Compressive Sensing or Compressed Sensing is a technique to sample certain classes of signals in a rate below the Nyquist Rate. Given a discrete signal x with N components , if this signal is S-sparse what means only S of its components are non zero, you can use a matrix A of dimensions M x N, with M < N, and obtain the samples y = Ax. To recover the original signal, you have to solve the optimization problem:
min_b || b||_l1 subject to y = Ab,
there || b ||_l1 is l1 norm of the vector b. And it is shown that using M > Slog(N/S) measurements the solution of the above optimization is your signal x.
However, you must be aware that matrix A must obeys some conditions as Restricted Isometry Property (RIP), and the signal x must be sparse or it can be made sparse in a certain basis.
A good collection of papers on the subject can be found at dsp.rice.edu/cs , and a good source of actualized information in http://nuit-blanche.blogspot.com/ .
If you are mathematician guy you will prefer papers from Donoho, Candés and Tao, if you an engineer guy you will prefer papers from Richard Baraniuk.

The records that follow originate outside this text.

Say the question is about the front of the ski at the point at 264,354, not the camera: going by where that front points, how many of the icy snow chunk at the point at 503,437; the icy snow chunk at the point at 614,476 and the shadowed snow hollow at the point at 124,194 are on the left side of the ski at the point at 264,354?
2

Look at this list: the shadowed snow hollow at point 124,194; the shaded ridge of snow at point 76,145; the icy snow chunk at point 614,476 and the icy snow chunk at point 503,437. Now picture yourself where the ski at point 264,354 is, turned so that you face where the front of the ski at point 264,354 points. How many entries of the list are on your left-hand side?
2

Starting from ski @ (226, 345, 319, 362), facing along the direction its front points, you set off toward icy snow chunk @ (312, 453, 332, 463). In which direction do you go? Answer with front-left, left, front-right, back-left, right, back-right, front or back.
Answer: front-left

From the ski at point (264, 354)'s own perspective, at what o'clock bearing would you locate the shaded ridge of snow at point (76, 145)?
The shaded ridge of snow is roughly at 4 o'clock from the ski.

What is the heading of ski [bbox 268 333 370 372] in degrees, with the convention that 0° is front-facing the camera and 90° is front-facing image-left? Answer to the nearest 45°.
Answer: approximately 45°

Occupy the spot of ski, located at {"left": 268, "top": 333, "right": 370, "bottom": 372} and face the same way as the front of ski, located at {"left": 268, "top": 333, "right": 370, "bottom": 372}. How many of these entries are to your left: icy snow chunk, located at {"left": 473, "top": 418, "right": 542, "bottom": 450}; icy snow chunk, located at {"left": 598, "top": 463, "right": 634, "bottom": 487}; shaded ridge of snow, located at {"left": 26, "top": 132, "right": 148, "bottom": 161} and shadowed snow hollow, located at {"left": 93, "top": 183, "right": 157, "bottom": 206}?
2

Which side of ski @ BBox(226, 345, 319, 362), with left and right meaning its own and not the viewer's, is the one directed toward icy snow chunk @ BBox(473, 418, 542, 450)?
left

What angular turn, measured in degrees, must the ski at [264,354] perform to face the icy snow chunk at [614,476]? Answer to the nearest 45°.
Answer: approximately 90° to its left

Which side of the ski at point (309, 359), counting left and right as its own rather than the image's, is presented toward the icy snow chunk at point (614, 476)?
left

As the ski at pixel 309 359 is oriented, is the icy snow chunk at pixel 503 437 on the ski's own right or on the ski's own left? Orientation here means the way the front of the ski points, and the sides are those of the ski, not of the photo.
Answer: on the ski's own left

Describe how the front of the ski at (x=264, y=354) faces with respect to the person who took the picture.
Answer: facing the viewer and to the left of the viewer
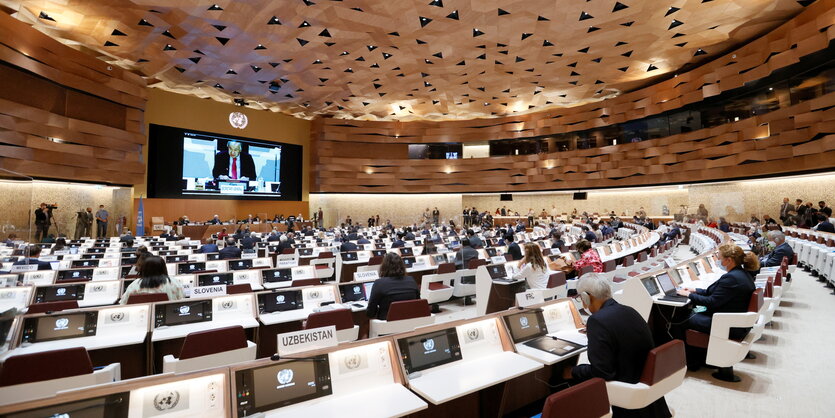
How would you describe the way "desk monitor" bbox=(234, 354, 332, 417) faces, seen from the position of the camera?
facing the viewer and to the right of the viewer

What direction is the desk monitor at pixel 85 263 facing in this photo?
toward the camera

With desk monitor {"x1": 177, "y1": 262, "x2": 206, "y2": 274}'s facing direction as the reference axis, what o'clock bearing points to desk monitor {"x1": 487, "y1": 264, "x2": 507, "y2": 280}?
desk monitor {"x1": 487, "y1": 264, "x2": 507, "y2": 280} is roughly at 10 o'clock from desk monitor {"x1": 177, "y1": 262, "x2": 206, "y2": 274}.

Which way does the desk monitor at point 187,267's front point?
toward the camera

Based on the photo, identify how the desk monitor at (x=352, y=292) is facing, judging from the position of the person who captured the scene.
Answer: facing the viewer

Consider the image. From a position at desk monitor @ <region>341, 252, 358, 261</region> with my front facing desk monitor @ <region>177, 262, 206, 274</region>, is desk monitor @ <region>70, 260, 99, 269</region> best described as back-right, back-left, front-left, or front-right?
front-right

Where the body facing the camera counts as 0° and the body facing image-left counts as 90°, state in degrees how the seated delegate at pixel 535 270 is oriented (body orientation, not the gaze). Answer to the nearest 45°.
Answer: approximately 135°

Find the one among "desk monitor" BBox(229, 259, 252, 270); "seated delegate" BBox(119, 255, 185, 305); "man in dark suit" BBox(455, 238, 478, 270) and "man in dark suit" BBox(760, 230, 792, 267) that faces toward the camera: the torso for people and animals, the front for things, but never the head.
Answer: the desk monitor

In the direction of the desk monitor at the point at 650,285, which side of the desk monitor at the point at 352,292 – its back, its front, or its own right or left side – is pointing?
left

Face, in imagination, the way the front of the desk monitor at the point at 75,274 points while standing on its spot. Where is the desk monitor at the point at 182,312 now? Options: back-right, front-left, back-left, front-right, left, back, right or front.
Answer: front

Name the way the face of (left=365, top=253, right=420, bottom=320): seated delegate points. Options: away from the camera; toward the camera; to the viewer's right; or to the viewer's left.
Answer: away from the camera

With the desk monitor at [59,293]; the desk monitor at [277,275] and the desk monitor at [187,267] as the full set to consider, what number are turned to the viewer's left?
0

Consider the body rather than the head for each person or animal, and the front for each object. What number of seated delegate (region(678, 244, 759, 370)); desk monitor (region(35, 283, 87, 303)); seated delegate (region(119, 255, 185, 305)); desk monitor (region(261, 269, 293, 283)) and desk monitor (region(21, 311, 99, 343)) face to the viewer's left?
1

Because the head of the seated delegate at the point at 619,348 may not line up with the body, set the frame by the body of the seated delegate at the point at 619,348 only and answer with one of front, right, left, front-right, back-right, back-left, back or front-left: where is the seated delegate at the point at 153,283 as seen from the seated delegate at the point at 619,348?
front-left

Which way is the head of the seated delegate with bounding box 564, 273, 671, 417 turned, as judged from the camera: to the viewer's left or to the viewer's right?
to the viewer's left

If you signals are not sparse you have first write them in a sparse, or almost sparse (few high coefficients and many non zero but low coefficients), for example by applying a transform. After you will use this sparse representation. In the receiver you recover the sparse representation and use the inverse transform to reconstruct your signal.
Real examples are images, where people normally apply wavelet transform to obtain a sparse representation.
I think the Wired article does a good job of explaining it. Not a lot of technical details but a good overview: http://www.wired.com/magazine/2010/02/ff_algorithm/